Brossel passed the entrance exam for l'École normale supérieure (ENS) 1938, but then was for two years a soldier. From 1941 to 1945 he studied at the ENS under Alfred Kastler and then went to the group of Samuel Tolansky in Manchester where he spent the years 1945–1948 before moving in 1948 to Francis Bitter at MIT. In 1951 for work done at MIT, Brossel received his PhD in Paris under Kastler with a thesis on the application of double resonance methods (developed by Kastler and him) to the study of the excited states of Hg. After completing his PhD, Brossel was attaché des recherches and then Maître de Recherches at CNRS. In 1955 he became a professor at the Faculté des Sciences in Paris (and later a professor at the University of Pierre and Marie Curie (Universitie Paris VI)). From 1973 to 1985 he was Director of the Physics Faculty of ENS. In 1985 he retired and went to the University of Paris.

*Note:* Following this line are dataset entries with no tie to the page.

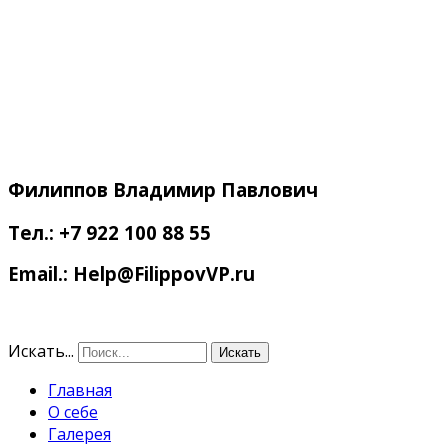
Филиппов
Владимир Павлович
Тел.: +7 922 100 88 55
Email.: Help@FilippovVP.ru
Искать...
Искать
Главная
О себе
Галерея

Brossel is known for his work on optical pumping with Alfred Kastler, with whom he founded in 1951 the spectroscopic laboratory at ENS (Laboratoire de Spectroscopie Hertzienne), which now is called the Laboratoire Kastler-Brossel. Brossel was the co-director and then in 1972 after Kastler's resignation the director.

In his hometown of Périgueux a square is named after him.

In 1960 Brossel won the Holweck Prize and in 1977 he was elected a member of l'Académie des sciences, whose Prix Ampère he received in 1974. In 1984 he received the gold medal of CNRS.